I designed a 5/24Vout voltage selector circuit with the schematic design that I drew below:

enter image description here

By bridging either Pin 1-2 or Pin 2-3 of J6, I could have two different voltage dividers leading to two different output voltages.

After producing the PCB for this, I tested the output voltage and found that if I selected 5V, the output voltage was about 9.35V and if I selected 24V the output voltage was 48V, about twice the intended output voltage of 5V/24V.

Knowing that the boost converter chip can only support up to 28Vout, I assumed that I had somehow drawn a series circuit on the PCB.

Would greatly appreciate it if somebody could point out the problem in the schematic/PCB, thanks!

PCB: enter image description here

Note: I selected either voltage by bridging Pin 1-2 or Pin 2-3 of J6 using this: enter image description here enter image description here

Link to boost converter:

  • 1
    \$\begingroup\$ IMO, your voltage selection method is risky. If the jumper falls off, the voltage can potentially become very large. I soldered connection for the voltage selection would be safer. \$\endgroup\$
    – Mattman944
    Commented Jul 24, 2022 at 14:19
  • 4
    \$\begingroup\$ @Mattman944 or redesign it in a way, that without jumper it's 5 V, with jumper it's 24 V... \$\endgroup\$
    – Arsenal
    Commented Jul 25, 2022 at 7:37
  • 3
    \$\begingroup\$ R33 and R35 are in parallel. \$\endgroup\$ Commented Jul 25, 2022 at 14:26
  • 1
    \$\begingroup\$ Someone has voted to close this for lacking details, I have no idea what kind of details could be possible to add to the complete schematics, PCB, datasheet to the component, and measurement on physical hardware! \$\endgroup\$
    – pipe
    Commented Jul 26, 2022 at 16:01

2 Answers 2


If I rearrange resistors R32, R33, R34 and R35, you can see immediately what the problem is:


simulate this circuit – Schematic created using CircuitLab

Check for yourself that this is equivalent to what you have built. Clearly R33 and R35 are connected in parallel, and their combined resistance is:

$$ \begin{aligned} R_P &= \frac{1}{\frac{1}{R_{33}} + \frac{1}{R_{35}}} \\ \\ &= \frac{1}{\frac{1}{2.20k\Omega} + \frac{1}{2.32k\Omega}} \\ \\ &= 1.13k\Omega \end{aligned} $$

Now with the jumper positioned to select the left path, the output voltage will be:

$$ \begin{aligned} V_{OUT} &= 0.6\left(1+\frac{16.5k\Omega}{1.13k\Omega}\right) \\ \\ &= 9.36V \end{aligned} $$

Fix this by completely removing R35, so that only \$R_P = R_{33} = 2.2k\Omega\$ remains. Then the left path will work as expected, and \$V_{OUT} = 5V\$.

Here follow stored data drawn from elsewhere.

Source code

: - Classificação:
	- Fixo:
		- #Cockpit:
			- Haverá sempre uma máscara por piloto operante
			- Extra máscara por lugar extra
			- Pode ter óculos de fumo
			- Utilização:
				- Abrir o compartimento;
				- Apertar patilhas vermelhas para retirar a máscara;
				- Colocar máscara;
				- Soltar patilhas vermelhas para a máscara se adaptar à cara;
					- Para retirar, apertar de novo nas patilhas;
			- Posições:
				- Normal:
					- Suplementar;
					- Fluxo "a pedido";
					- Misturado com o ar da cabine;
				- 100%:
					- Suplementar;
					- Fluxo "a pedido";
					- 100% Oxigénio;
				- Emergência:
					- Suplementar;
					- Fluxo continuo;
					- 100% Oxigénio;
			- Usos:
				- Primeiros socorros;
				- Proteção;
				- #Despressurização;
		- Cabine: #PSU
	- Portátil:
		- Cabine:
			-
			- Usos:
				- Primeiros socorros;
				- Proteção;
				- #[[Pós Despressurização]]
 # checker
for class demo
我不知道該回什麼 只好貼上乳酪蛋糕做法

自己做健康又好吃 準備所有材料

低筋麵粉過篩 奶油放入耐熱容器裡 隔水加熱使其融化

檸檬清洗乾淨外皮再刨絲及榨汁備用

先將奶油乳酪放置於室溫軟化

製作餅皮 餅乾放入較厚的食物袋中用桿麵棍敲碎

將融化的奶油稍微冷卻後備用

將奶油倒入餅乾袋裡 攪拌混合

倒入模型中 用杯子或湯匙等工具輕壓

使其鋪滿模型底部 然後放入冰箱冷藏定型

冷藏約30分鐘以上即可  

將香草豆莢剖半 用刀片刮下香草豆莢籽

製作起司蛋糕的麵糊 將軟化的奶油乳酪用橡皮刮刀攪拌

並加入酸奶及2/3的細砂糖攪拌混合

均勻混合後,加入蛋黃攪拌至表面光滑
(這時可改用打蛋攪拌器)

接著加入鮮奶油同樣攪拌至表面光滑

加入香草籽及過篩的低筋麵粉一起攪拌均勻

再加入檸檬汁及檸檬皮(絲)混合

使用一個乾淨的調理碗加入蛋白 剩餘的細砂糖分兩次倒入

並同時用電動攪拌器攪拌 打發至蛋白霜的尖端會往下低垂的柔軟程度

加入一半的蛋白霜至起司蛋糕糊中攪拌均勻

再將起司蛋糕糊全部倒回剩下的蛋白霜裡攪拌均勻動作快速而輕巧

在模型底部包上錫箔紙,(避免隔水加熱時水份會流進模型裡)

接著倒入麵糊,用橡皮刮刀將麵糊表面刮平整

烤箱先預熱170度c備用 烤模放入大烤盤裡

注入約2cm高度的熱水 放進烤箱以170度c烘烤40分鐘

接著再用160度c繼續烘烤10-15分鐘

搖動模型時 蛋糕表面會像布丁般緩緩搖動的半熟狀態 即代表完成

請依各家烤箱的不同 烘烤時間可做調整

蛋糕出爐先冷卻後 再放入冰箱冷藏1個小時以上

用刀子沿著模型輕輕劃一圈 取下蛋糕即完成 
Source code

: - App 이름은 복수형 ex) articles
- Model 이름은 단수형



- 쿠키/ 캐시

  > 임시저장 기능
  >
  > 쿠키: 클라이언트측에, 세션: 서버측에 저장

You then have to change the value of R34. When the right path is selected by the jumper (for 24V), now you have two resistances R34 and R33, where R33 is now 2.2kΩ:

$$ \begin{aligned} V_{OUT} &= 0.6\left(1+\frac{R_{34}}{R_{33}}\right) \\ \\ R_{34} &= R_{33}\left(\frac{V_{OUT}}{0.6}-1\right) \\ \\ &= 2.2k\Omega\left(\frac{24}{0.6}-1\right) \\ \\ &= 85.8k\Omega \end{aligned} $$

So your final design looks like this:


simulate this circuit


R33 and R35 are connected in parallel here resulting in a equivalent resistance of 1.13K. No wonder therefore that you are getting your quoted output voltages.

To fix the problem remove R35. You'll then get your selected 5v output. You'll have to slightly tweak R34 to 86K to get 24V with the bottom 2.2K resistance.